Former Northamptonshire police constable imprisoned for sending ‘sexual’ Snapchat messages to woman he arrested

“She was a vulnerable woman and you abused your position in your authority as a police officer,” says judge

By Megan Hillery
Thursday, 30th June 2022, 5:06 pm

A former Northamptonshire police constable has been imprisoned for seven months after sending “flirty” and “sexual” messages to a woman he arrested.

Oliver Binns, aged 26, committed the offence when he was a serving officer at Northamptonshire Police on October 1, 2020.

The court heard that - the day prior - Binns attended an address in Olney with another police officer to arrest a woman in connection with assault. The two officers were both tasked with taking the woman to a police station in Kettering and she was put in the back of a police car with Binns driving.

A former police officer has been imprisoned after sending "sexual messages" to a woman he arrested.

Jonathan Dunne, prosecuting, said that the woman was released from custody at 11.30pm and she was given a car ride home by a friend before she immediately went to sleep. She awoke at 8am on October 1, 2020 with a friend request and message on Snapchat from an account called ‘Liam KC.’

The court heard that the woman initially suspected the account to belong to an ex-partner before she received “numerous” messages of a sexual nature from the same account making comments including, “I wish I could have come into your cell last night,” and “you are the nicest looking person I’ve ever arrested.”

Binns then confirmed his identity when he sent a photo of himself to the woman, the court heard.

Mr Dunne said the victim blocked the Snapchat account only to receive a barrage of friend requests from different Snapchat accounts afterwards, which she also believed belonged to Binns.

An online complaint was filed to Northamptonshire Police on October 14 and the woman was visited by police days later.

Mr Dunne told the court that Binns was interviewed by police on March 12, 2021 and he accepted that he had been talking to women online in a “sexual and flirtacious way.” Binns also accepted that he had a number of snapchat accounts under a false name so his partner would not suspect him of contacting other women.

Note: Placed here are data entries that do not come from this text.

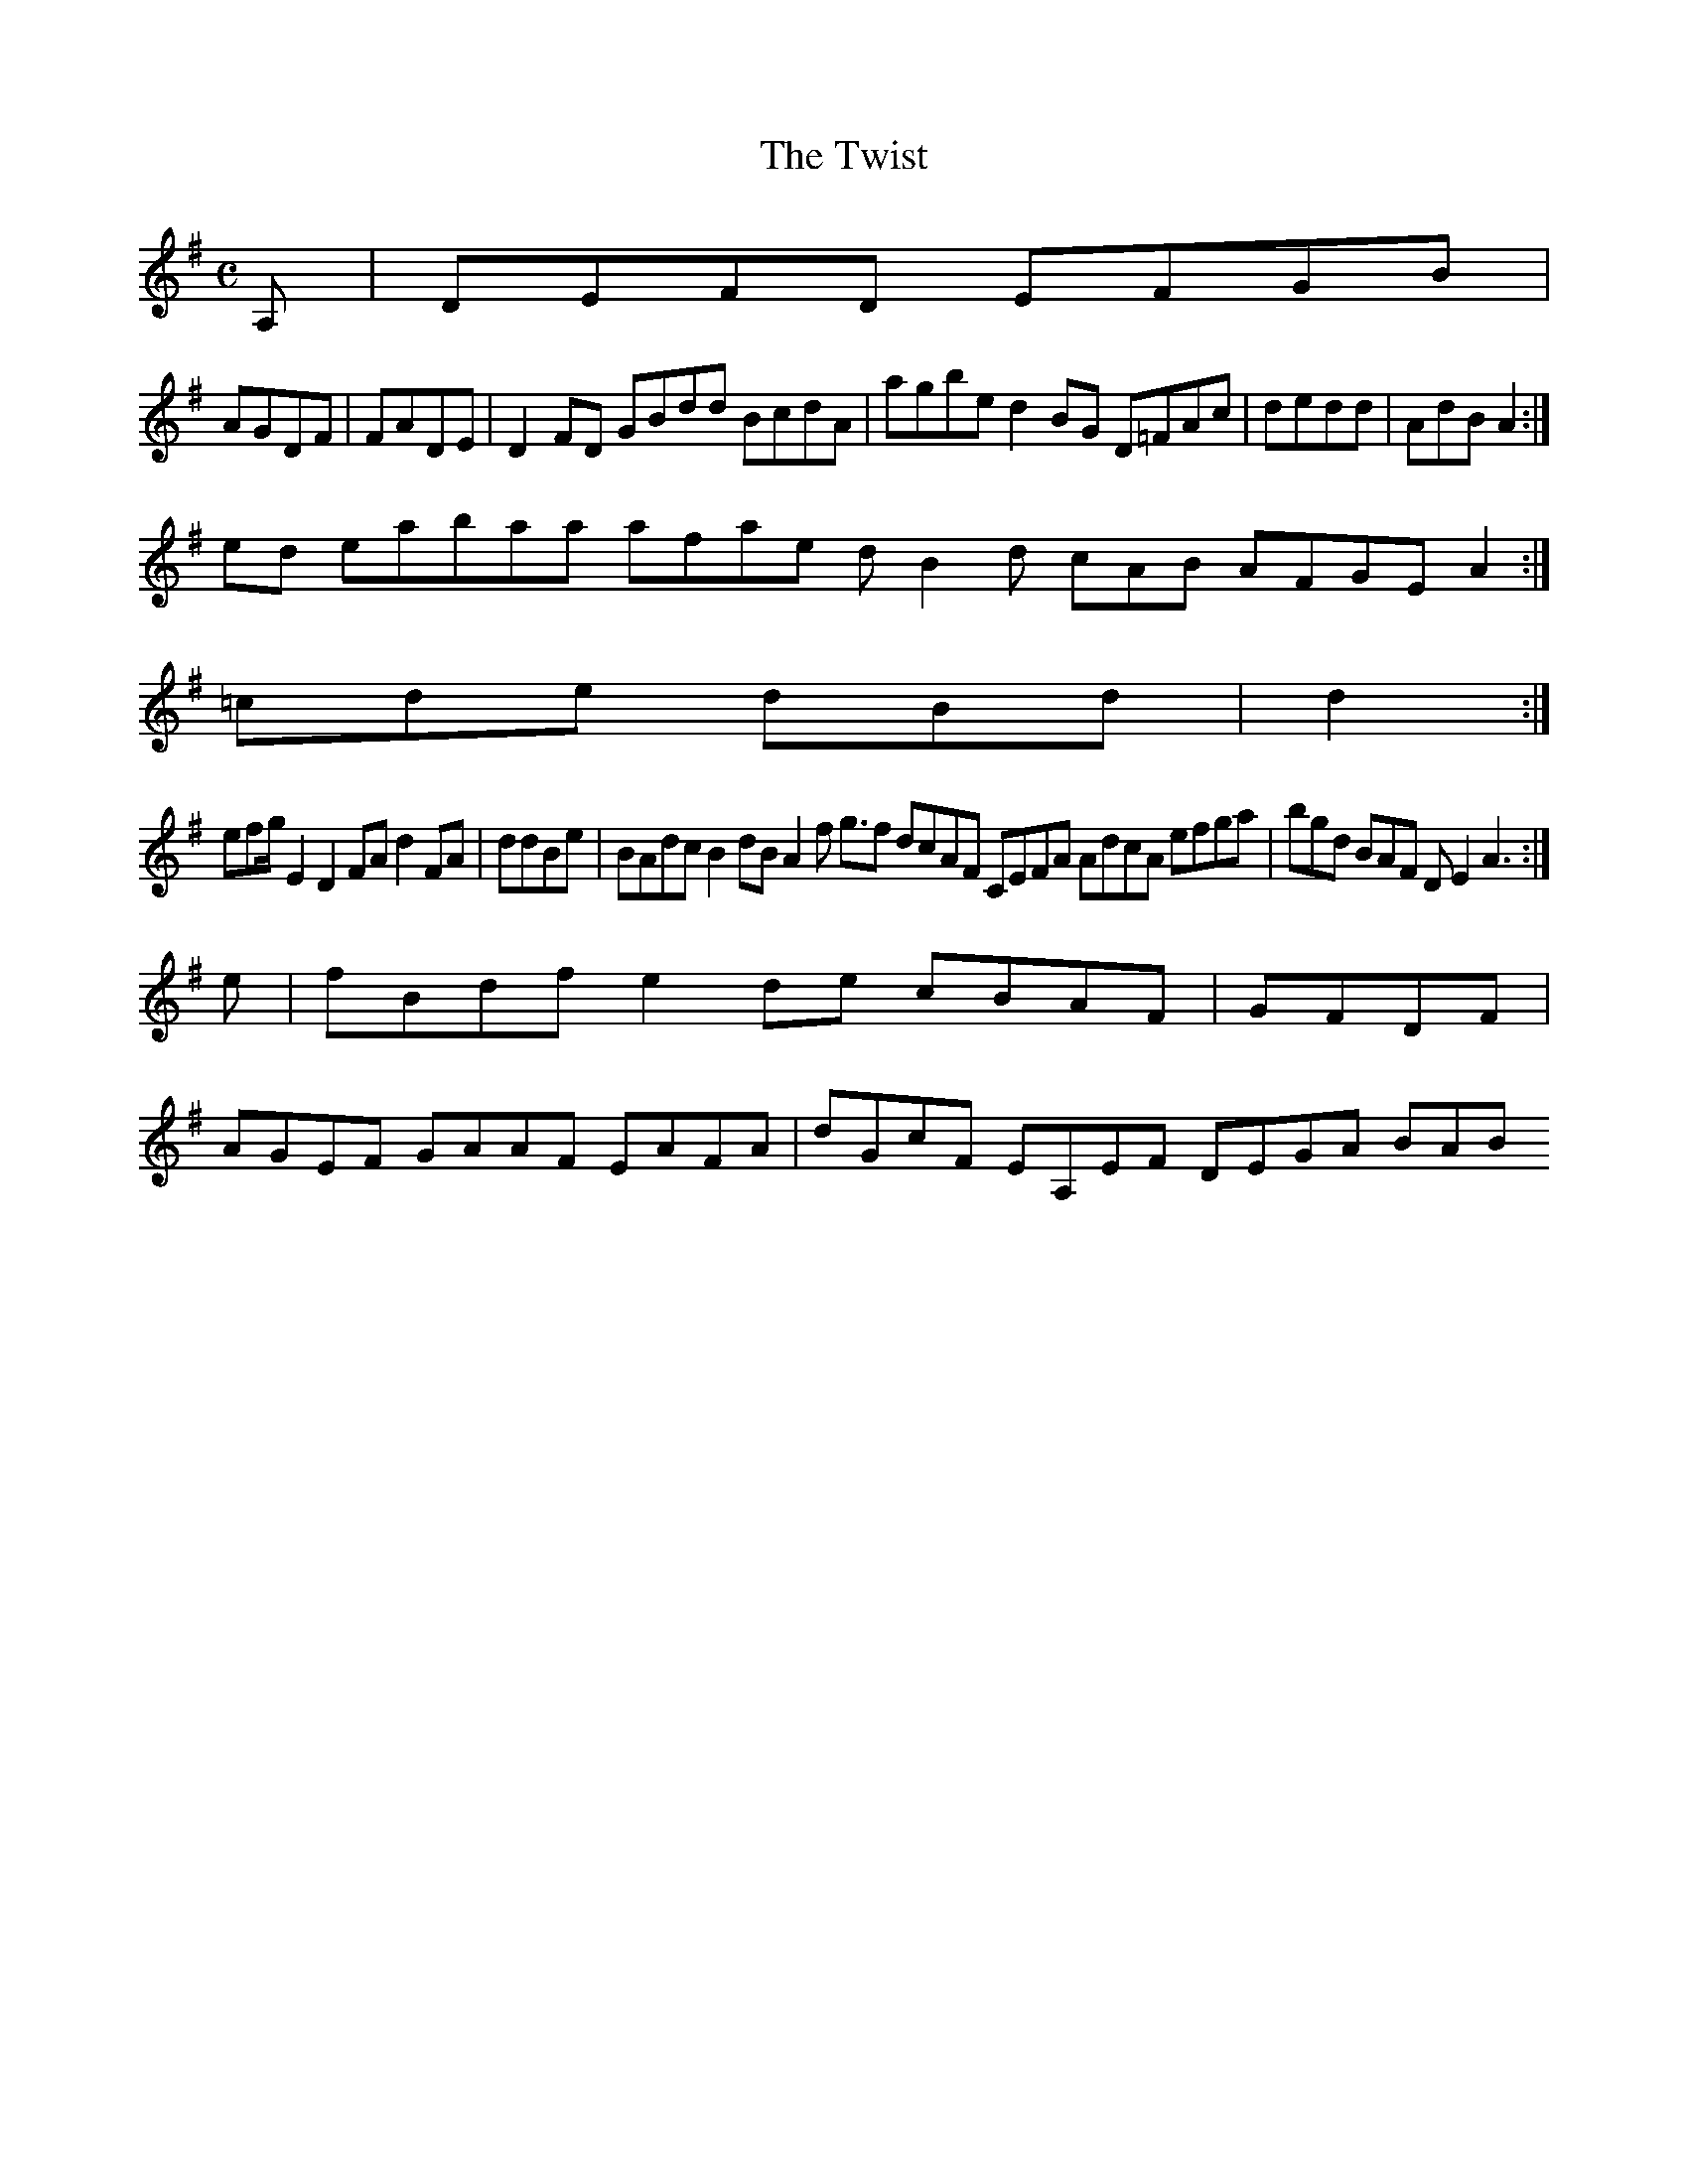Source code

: X:127
T:The Twist
Z: id:dc-reel-117
M:C
L:1/8
K:D Mixolydian
A,|DEFD EFGB|!
AGDF|FADE|D2FD GBdd BcdA|agbe d2BG D=FAc|dedd|AdB A2:|!
ed eabaa afae dB2d cAB AFGE A2:|!
=cde dBd|d2:|!
efg/E2 D2FA d2FA|ddBe|BAdc B2dB A2f g>f2 dcAF CEFA AdcA efga|bgd BAF DE2 A3:|!
e|fBdf e2de cBAF|GFDF|!
AGEF GAAF EAFA|dGcF EA,EF DEGA BAB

Binns claimed that, following the victim’s arrest, she said things in the back of the police car that were “suggestive” to him - the court heard. The victim disputed this in her statement and Binns’ body camera was not turned on.

Officers recovered a deleted Snapchat account on Binns’ phone, which matched the description provided by the victim.

The Independent Office for Police Conduct carried out their own investigation and served Binns with gross misconduct papers in April 2021.

The victim, in a statement, said this was the first time she had ever been arrested and the whole experience made her feel “unsafe.” She said she has had positive experiences with local police officers in the past but this incident - as well as media reports on Sarah Everard’s murder - has now changed her opinion of the police in a negative way.

She added: “He said he wished he could have come into my cell. When I think about that now, I think would he have been able to do that? I would have been trapped in there. I would be terrified if I ever got arrested again, this would send my anxiety through the roof.”

Rebecca Bax, in mitigation, told the court that this was a short-lived offence, Binns has no previous convictions, and he made full admissions to his wrong-doings when interviewed. She said he feels “significant embarrassment and shame” and has since resigned from his job as a police officer.

Ms Bax told the court that, at the time of the offence, Binns was going through a “difficult” period in his life and - feeling lonely and isolated - became embroiled in gambling.

The defence barrister said: “He has lost his dream job as a result of his behaviour for which he is very remorseful.”

Binns, who joined Northamptonshire Police at the age of 16, has now secured an apprenticeship, which Ms Bax says was “hard fought for” due to his conviction and immediate custody would jeopardise that.

Her Honour Judge Rebecca Crane, sentencing Binns, told him that his actions undermined public trust in the police and made the victim feel “unsafe, confused and shocked.”

Judge Crane said: “She was a vulnerable woman and you abused your position in your authority as a police officer.”

Binns, of Parker Way in Nettleham, Lincoln was sentenced to seven months imprisonment for one count of misconduct in a public office at Northampton Crown Court on Wednesday, June 29.

Head of Northamptonshire Police’s Professional Standards Department (PSD), Superintendent Natalee Wignall, said: “Such misconduct has had very serious consequences for the officer involved. Northamptonshire Police will not tolerate this type of behaviour and we will hold all officers and staff to account to ensure the highest standards of conduct are maintained.“Although Binns had resigned from the Force, we will hold a misconduct hearing in due course which will ensure he never again serves as a police officer.”